Este órgão, por exemplo, possui um manual de orientações técnicas de atividades onde consta um conteúdo mínimo do que se considera um plano razoável de auditoria interna[3], o que pode ser considerado pelas estatais.
Outro paradigma fundamental a ser respeitado é o da manutenção do fluxo financeiro da atividade empresarial. Isso porque uma retenção de valor contratual não pode inviabilizar a atuação da empresa, seja na execução do contrato, seja no próprio mercado. A própria estatal deve estar atenta a estas regras para não violar os direitos e, em última análise, ameaçar a própria subsistência empresarial das contratadas.
Cabe mencionar que o tema é majoritariamente pacificado nos tribunais, que reconhecem a ilegalidade de auditorias internas feitas de maneira unilateral, sem a participação da parte contrária e que possam lhe causar algum tipo de impacto substancial, seja este de natureza jurídica ou financeira[4].
Nesse sentido, também é imperativo que o Poder Judiciário, uma vez provocado, permaneça coibindo abusos e excessos que firam as garantias constitucionais das empresas contratadas no que atine às retenções de valores decorrentes de auditoria interna de estatais sem sua efetiva participação.
[1] Art. 70. A fiscalização contábil, financeira, orçamentária, operacional e patrimonial da União e das entidades da administração direta e indireta, quanto à legalidade, legitimidade, economicidade, aplicação das subvenções e renúncia de receitas, será exercida pelo Congresso Nacional, mediante controle externo, e pelo sistema de controle interno de cada Poder.

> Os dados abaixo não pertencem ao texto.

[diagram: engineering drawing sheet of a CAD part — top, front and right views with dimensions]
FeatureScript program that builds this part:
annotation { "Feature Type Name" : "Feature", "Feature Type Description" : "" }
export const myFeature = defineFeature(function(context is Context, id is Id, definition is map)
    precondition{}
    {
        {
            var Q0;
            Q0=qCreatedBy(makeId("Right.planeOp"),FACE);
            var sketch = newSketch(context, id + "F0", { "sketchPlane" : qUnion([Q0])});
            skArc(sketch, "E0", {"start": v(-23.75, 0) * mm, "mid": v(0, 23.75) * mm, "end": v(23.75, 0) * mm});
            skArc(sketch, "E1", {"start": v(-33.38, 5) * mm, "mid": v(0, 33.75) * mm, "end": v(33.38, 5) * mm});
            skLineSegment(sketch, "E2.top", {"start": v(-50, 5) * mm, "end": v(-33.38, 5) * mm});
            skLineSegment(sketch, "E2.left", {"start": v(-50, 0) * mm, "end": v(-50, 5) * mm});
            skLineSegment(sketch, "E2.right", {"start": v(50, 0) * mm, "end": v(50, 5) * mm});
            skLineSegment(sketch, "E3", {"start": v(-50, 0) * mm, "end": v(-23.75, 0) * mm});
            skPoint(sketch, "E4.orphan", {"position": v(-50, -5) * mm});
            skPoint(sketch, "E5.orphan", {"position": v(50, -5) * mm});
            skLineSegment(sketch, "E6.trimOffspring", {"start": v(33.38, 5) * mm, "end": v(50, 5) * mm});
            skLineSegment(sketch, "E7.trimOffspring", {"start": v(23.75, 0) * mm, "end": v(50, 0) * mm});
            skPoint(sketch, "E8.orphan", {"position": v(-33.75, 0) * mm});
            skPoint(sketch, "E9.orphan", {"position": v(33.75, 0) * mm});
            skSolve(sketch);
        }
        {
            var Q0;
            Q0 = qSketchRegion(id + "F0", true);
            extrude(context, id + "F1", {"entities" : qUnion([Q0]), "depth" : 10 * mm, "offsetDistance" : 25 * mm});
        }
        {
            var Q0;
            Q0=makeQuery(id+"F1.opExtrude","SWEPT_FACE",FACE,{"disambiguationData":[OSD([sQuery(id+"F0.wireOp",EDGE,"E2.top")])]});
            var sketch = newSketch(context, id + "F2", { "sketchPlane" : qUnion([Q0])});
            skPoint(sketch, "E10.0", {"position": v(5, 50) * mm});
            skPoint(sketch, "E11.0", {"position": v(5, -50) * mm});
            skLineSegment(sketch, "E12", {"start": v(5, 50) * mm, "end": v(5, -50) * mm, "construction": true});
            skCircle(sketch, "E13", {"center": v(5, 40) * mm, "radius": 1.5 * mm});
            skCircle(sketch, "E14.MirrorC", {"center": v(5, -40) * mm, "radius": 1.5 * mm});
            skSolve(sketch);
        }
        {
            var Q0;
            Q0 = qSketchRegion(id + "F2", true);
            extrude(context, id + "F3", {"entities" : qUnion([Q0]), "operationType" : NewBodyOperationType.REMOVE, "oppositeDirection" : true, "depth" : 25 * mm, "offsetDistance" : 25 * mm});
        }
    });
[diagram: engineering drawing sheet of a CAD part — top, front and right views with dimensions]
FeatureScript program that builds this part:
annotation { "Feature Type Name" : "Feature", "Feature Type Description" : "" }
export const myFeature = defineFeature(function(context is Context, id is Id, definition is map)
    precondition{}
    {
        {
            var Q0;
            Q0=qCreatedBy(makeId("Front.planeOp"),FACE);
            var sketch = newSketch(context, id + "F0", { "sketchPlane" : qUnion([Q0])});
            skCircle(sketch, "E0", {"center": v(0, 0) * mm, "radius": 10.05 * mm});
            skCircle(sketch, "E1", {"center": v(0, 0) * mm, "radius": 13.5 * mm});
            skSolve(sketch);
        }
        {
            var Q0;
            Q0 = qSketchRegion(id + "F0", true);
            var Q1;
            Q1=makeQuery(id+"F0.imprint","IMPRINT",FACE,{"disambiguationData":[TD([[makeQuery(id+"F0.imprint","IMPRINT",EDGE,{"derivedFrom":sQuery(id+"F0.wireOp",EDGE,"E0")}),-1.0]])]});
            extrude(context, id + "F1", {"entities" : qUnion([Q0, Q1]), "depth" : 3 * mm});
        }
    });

[2] Art. 21. O Sistema de Controle Interno do Poder Executivo Federal compreende as atividades de avaliação do cumprimento das metas previstas no plano plurianual, da execução dos programas de governo e dos orçamentos da União e de avaliação da gestão dos administradores públicos federais, utilizando como instrumentos a auditoria e a fiscalização.
Art. 24. Compete aos órgãos e às unidades do Sistema de Controle Interno do Poder Executivo Federal: VI - realizar auditoria sobre a gestão dos recursos públicos federais sob a responsabilidade de órgãos e entidades públicos e privados; VIII - realizar auditorias nos sistemas contábil, financeiro, orçamentário, de pessoal e demais sistemas administrativos e operacionais; IX - avaliar o desempenho da auditoria interna das entidades da administração indireta federal.
[3] Disponível em: https://www.gov.br/cgu/pt-br/centrais-de-conteudo/publicacoes/auditoria-e-fiscalizacao/arquivos/manual-de-orientacoes-tecnicas-1.pdf, p. 60.
[4] “A referida auditoria representa, portanto, ato unilateral da apelada, sendo que não houve possibilidade de qualquer manifestação ou impugnação da parte contrária, haja vista inexistir nos autos, prova de aceitação comum dos resultados da referida auditoria”. Em: STJ, REsp 1232594, Rel. Min. Gurgel de Faria, DJe 01/12/2023.
“Relatório de auditoria produzido de forma unilateral sem força probante”. Em: TJSP, 15ª Câmara de Direito Privado, Apelação Cível 1000773-71 .2022.8.26.0482, Rel. Des. Achile Alesina, DJe 06/06/2023.